First time caller line, you're on the air.
unidentified
Hi.
Hello, Art.
art bell
Yes, sir.
unidentified
This is Dave from the Bay Area.
art bell
Hello, Dave.
unidentified
And enjoy your show tremendously and have sent my energies off to Damien.
But I wanted to make a comment or two on your program tonight.
Yep.
Mr.
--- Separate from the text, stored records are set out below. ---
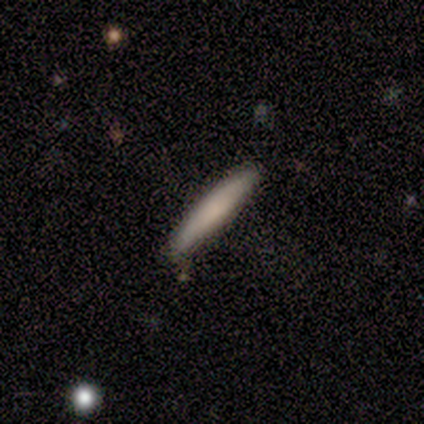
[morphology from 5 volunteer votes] Smooth or featured: smooth — 80% (star or artifact — 20%)
How rounded: cigar-shaped — 75% (in between — 25%)
Merging: none — 100%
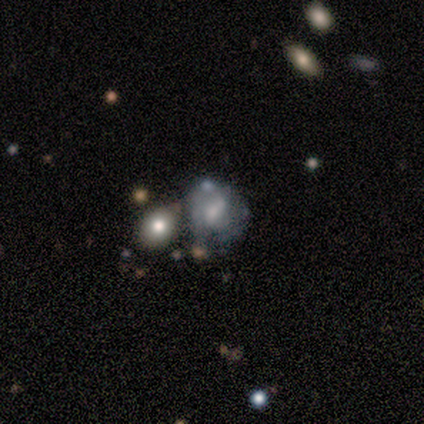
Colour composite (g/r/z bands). It shows a featured or disk galaxy (100%) with a weak bar (50%, tied with no), 1 (100%) medium (100%) spiral arms (50%, tied with no) and a moderate central bulge (100%). Merging: none (100%).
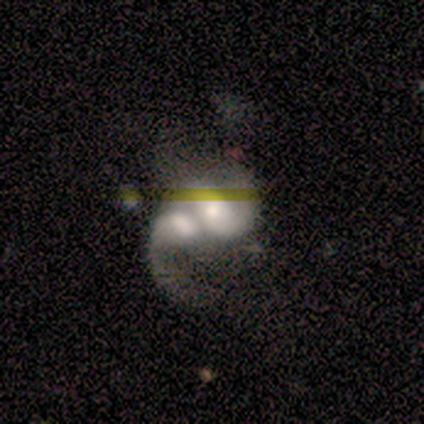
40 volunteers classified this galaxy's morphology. Smooth or featured: featured or disk — 70% (star or artifact — 18%)
Edge-on disk: no — 100%
Bar: no — 54% (weak — 39%)
Spiral arms: yes — 86% (no — 14%)
Spiral winding: medium — 46% (tied with loose — 46%)
Spiral arm count: 2 — 58% (can't tell — 29%)
Bulge size: moderate — 61% (large — 29%)
Merging: merger — 85% (minor disturbance — 9%)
Furman, you know, this narrow focus on the N-word, I can't help but remember those women and a couple other witnesses that spelled out really rabidly racist stuff out of his mouth.
And I really don't think that should be forgotten.
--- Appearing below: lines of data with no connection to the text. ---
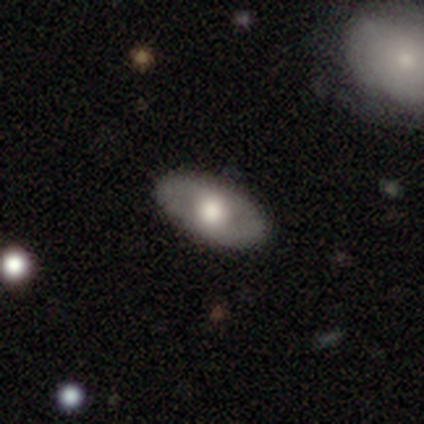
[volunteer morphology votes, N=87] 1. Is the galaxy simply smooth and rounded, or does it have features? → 45% smooth (tied), 45% featured or disk (tied), 10% star or artifact.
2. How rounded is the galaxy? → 85% in between, 13% round, 3% cigar-shaped.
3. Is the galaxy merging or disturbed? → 92% none, 6% minor disturbance, 1% major disturbance, 0% merger.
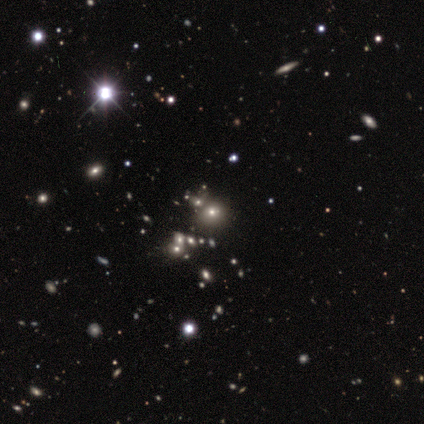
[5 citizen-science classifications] A star or artifact, not a galaxy (60%).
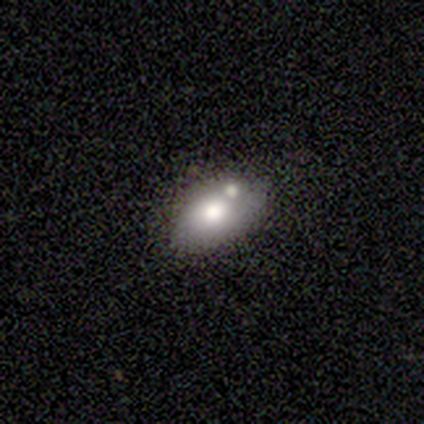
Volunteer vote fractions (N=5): Smooth or featured: featured or disk — 60% (smooth — 40%)
Edge-on disk: no — 100%
Bar: no — 67% (strong — 33%)
Spiral arms: no — 100%
Bulge size: moderate — 67% (small — 33%)
Merging: minor disturbance — 80% (merger — 20%)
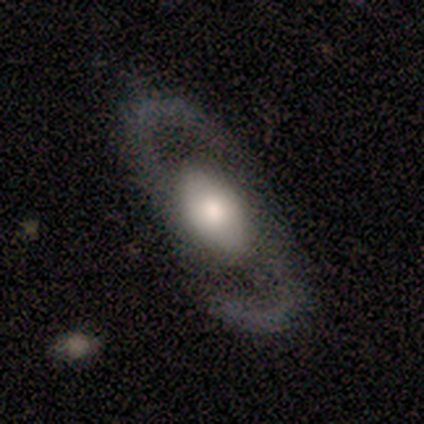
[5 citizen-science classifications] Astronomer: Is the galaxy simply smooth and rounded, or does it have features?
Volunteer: featured or disk — 80%.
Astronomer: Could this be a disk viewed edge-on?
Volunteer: no — 100%.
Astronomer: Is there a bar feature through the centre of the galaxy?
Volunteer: no — 75%.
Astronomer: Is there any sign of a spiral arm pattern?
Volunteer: yes — 100%.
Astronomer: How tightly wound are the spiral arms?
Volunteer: loose — 75%.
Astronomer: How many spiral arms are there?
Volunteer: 2 — 100%.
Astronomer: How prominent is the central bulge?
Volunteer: large — 50%.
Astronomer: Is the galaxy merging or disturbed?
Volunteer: none — 100%.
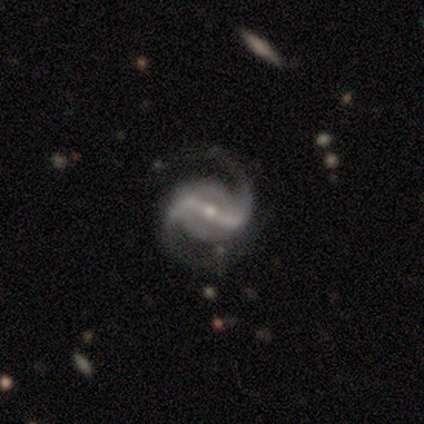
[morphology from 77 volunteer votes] smooth-or-featured: featured or disk: 99% | smooth: 1% | star or artifact: 0%
  disk-edge-on: no: 95% | yes: 5%
    bar: strong: 79% | weak: 12% | no: 8%
    has-spiral-arms: yes: 99% | no: 1%
      spiral-winding: medium: 45% | loose: 42% | tight: 13%
      spiral-arm-count: 2: 100% | 1: 0% | 3: 0% | 4: 0% | more than 4: 0% | can't tell: 0%
    bulge-size: small: 65% | moderate: 31% | large: 3% | none: 1% | dominant: 0%
  merging: none: 73% | minor disturbance: 13% | major disturbance: 12% | merger: 3%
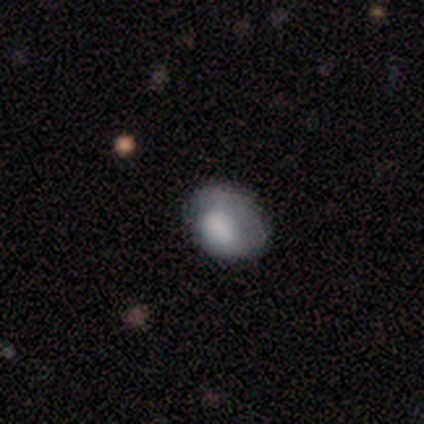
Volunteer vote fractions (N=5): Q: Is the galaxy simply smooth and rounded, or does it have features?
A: smooth — 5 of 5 (100%).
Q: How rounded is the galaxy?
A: in between — 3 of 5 (60%).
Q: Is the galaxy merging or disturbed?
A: none — 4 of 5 (80%).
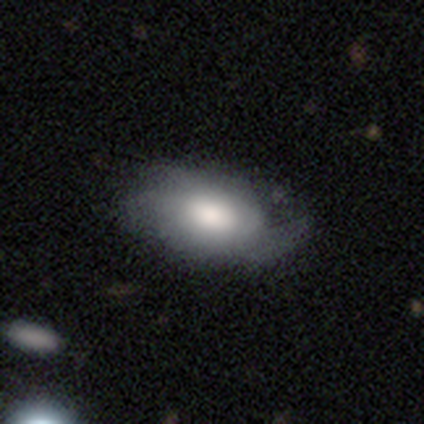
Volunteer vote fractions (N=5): Morphology: type=smooth (80%); roundness=in between (100%); merging=minor disturbance (40%, tied with major disturbance).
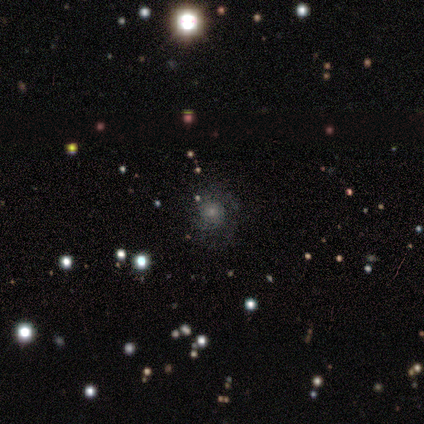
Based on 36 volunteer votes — Volunteers were most divided on "smooth or featured": smooth: 39%, star or artifact: 33%, featured or disk: 28%. More confident: how rounded — round (86%); merging — none (83%).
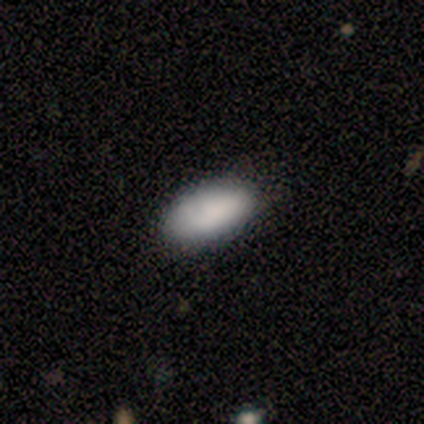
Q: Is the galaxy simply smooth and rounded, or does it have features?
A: smooth — 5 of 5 (100%).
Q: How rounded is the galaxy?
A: in between — 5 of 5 (100%).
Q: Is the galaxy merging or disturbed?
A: none — 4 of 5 (80%).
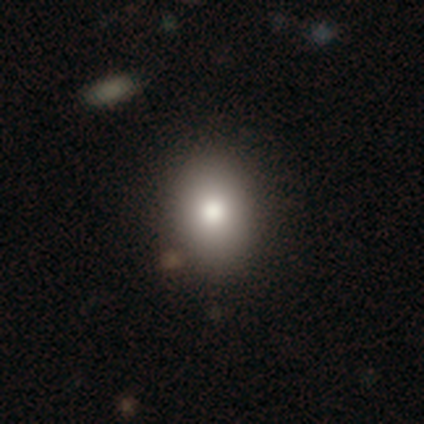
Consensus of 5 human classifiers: A smooth galaxy with no disk features (100%) that is round (40%, tied with in between).

Vote fractions:
- Smooth or featured? smooth: 100% / featured or disk: 0% / star or artifact: 0%
- How rounded? round: 40% (tied) / in between: 40% (tied) / cigar-shaped: 20%
- Merging? none: 100% / minor disturbance: 0% / major disturbance: 0% / merger: 0%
And I'm kind of sorry that you chose to have him on the show.
art bell
Well, I don't remember direct testimony other than of his use of that word, other than in that screenplay.
unidentified
Those two women both testified, a blonde and a red-haired, and then there were also two blacks.
Edo limited to only four.
I'm a little nervous.
art bell
No, that's all right.
unidentified
And I'm sorry you didn't.
art bell
Look, I will interview anybody.
If I haven't proven that over the years, then.
unidentified
Yeah, that's okay.
I understand, and I really like your show.
art bell
Let me ask you this.
Why did you sit there and listen?
unidentified
Well, I wasn't going to.
I was going to boycott it.
And I thought, well, maybe I should listen and see what he says.
art bell
There is no way, really.
There is no way to know if somebody is really racist in their heart or not.
I just, I don't know how you know that.
I mean, I talked about this during the trial.
People use words.
And you may be right.
There may have been other testimony.
I can't remember.
I sort of vaguely remember.
unidentified
Two women.
What came out was terrible.
art bell
Yeah, I vaguely remember something about that.
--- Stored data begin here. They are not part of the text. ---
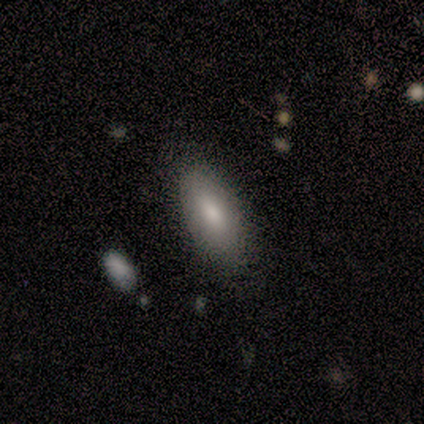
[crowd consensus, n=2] smooth-or-featured: smooth: 100% | featured or disk: 0% | star or artifact: 0%
  how-rounded: in between: 100% | round: 0% | cigar-shaped: 0%
  merging: none: 50% (tied) | minor disturbance: 50% (tied) | major disturbance: 0% | merger: 0%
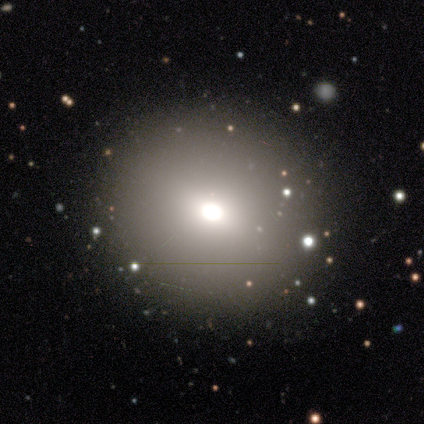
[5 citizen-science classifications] Smooth or featured? 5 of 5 (100%) said smooth. How rounded? 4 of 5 (80%) said round. Merging? 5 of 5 (100%) said none.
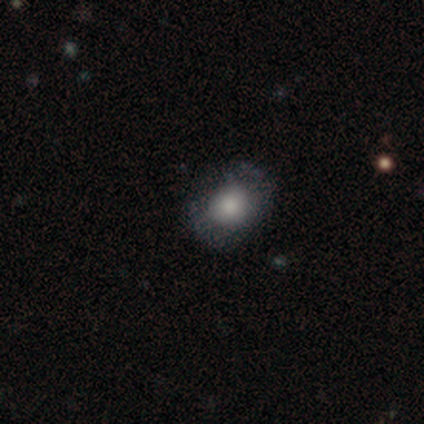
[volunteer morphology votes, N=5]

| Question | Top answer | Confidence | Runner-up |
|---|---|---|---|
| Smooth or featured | smooth | 80% | featured or disk (20%) |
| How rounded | in between | 75% | round (25%) |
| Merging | none | 60% | minor disturbance (20%) |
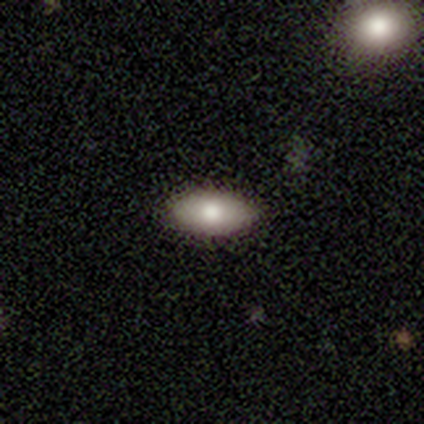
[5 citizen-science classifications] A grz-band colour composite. It shows a smooth galaxy with no disk features (80%) that is in between round and cigar-shaped (100%). Merging: none (100%).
But anyway, whether or not he did use the word, and it's obvious he did, technically or really, he lied.
You really don't know if a person is truly a racist person or not.
And, you know, I talked to him about that.
This thin blue line.
In other words, if you're policing in a community that's mainly black, I think he said he was in Watts, right?
Early on for a lot of years in Watts.
And you see black crime day in and day out and day in and day out, pretty soon in your mind, whether you like it or not, whether you began thinking about it in the beginning or not, you start to identify black people with crime.
Now, that's one thing.
But then there's this thin blue line that you can cross over when you become a racist.
unidentified
Yes.
Well, your points are well taken, and were it not for that other testimony, you know, I would say, yes, true.
art bell
But even if you used the word, sir.
unidentified
That's not the word.
You're talking about the stuff that those two women were talking about.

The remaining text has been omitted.